- Collected data entries:
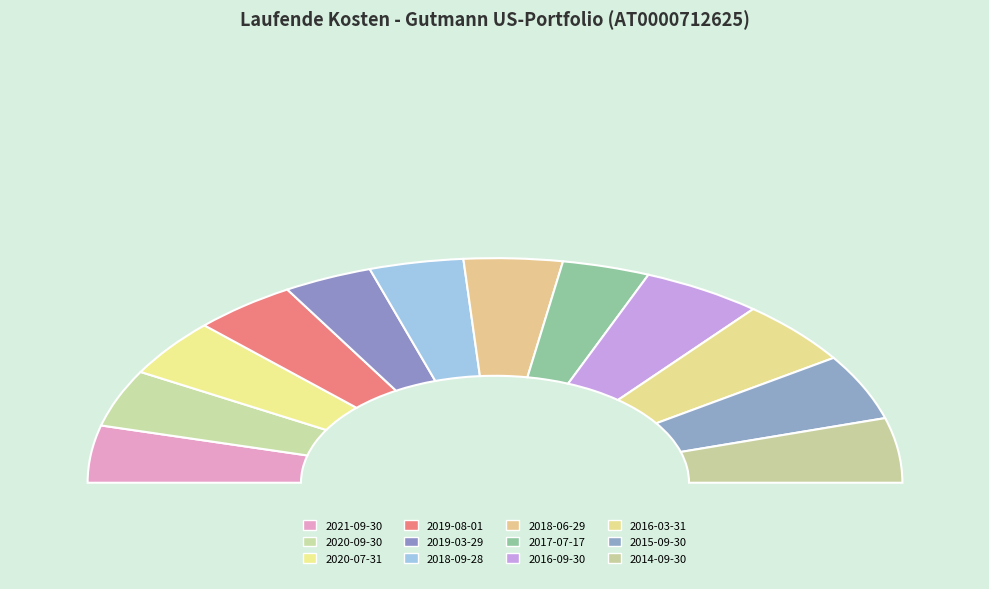

To the nearest percent, what percentage of the pie is 2020-07-31?

8%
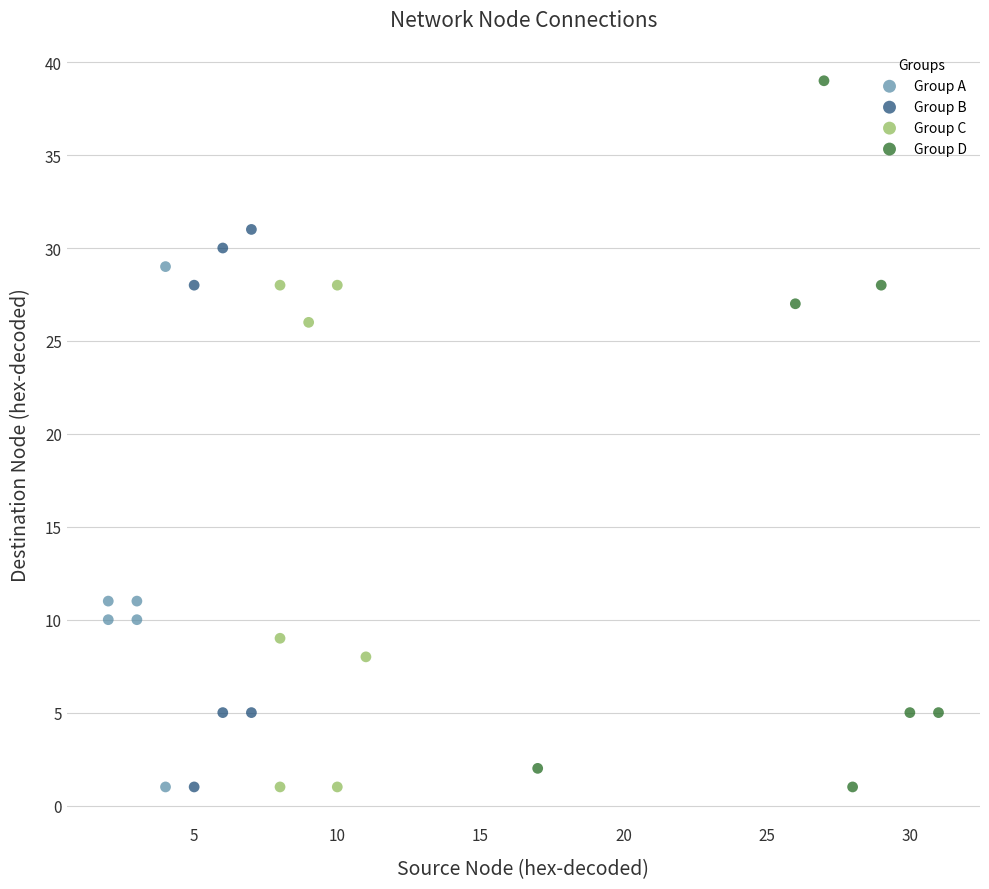

Which series contains the highest Y value?

Group D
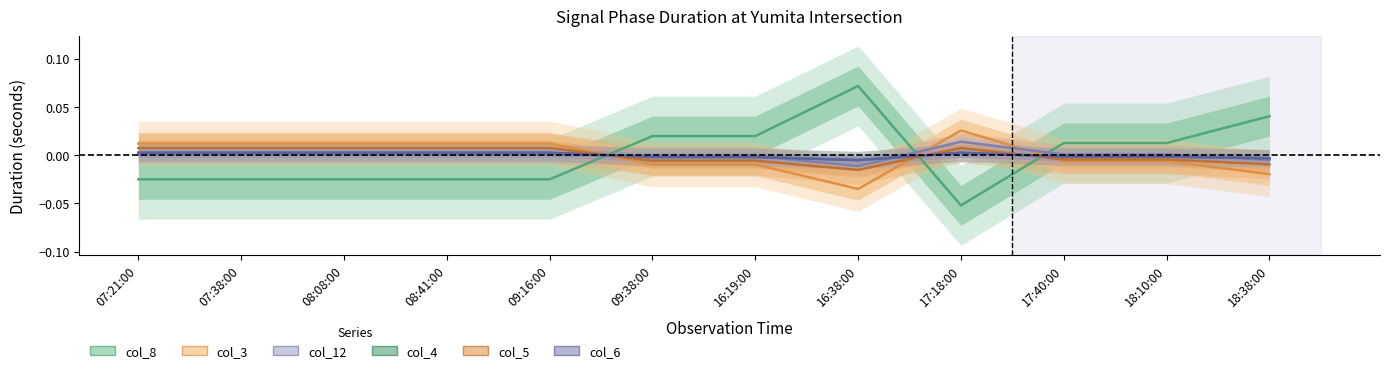

The value of col_5 at 09:38:00 is -0.0. True or false?

True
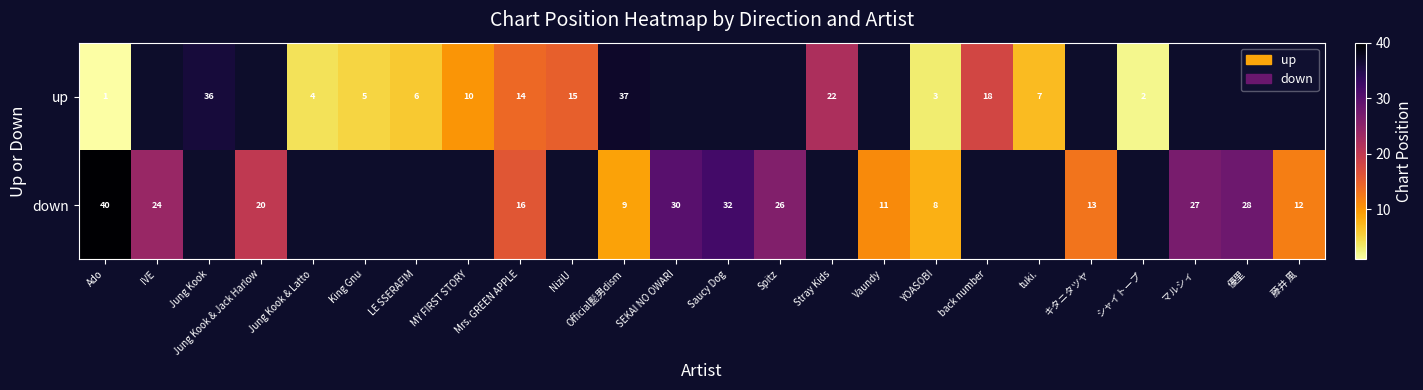

The up series shows 7 at tuki.. True or false?

True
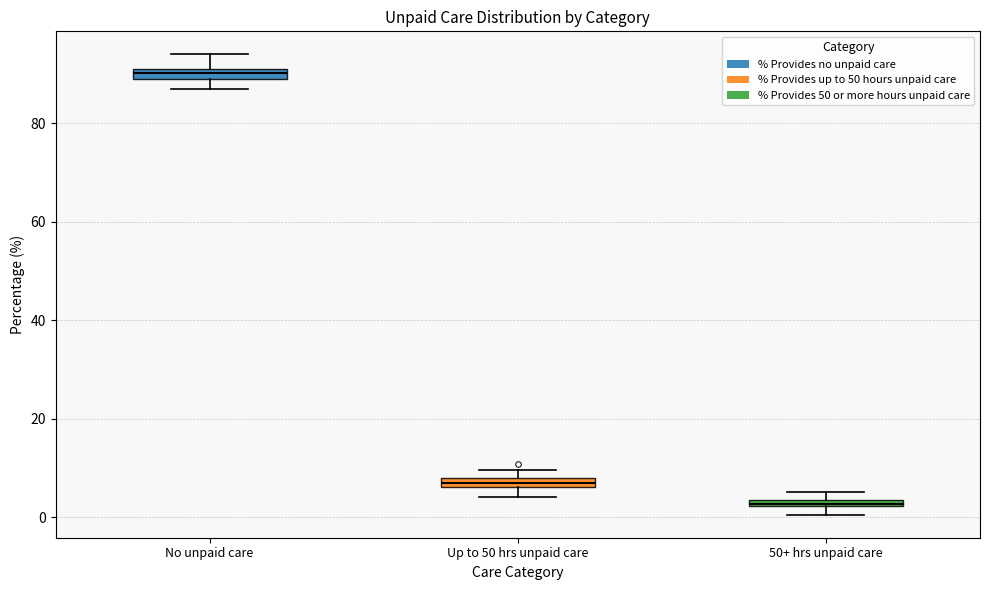

Which box's median line is the highest?

No unpaid care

- Work instruction: Quote the whole listing above word for word, leaving out the pictures.

- Task response:
To the nearest percent, what percentage of the pie is 2020-07-31?

8%

Which series contains the highest Y value?

Group D

The value of col_5 at 09:38:00 is -0.0. True or false?

True

The up series shows 7 at tuki.. True or false?

True

Which box's median line is the highest?

No unpaid care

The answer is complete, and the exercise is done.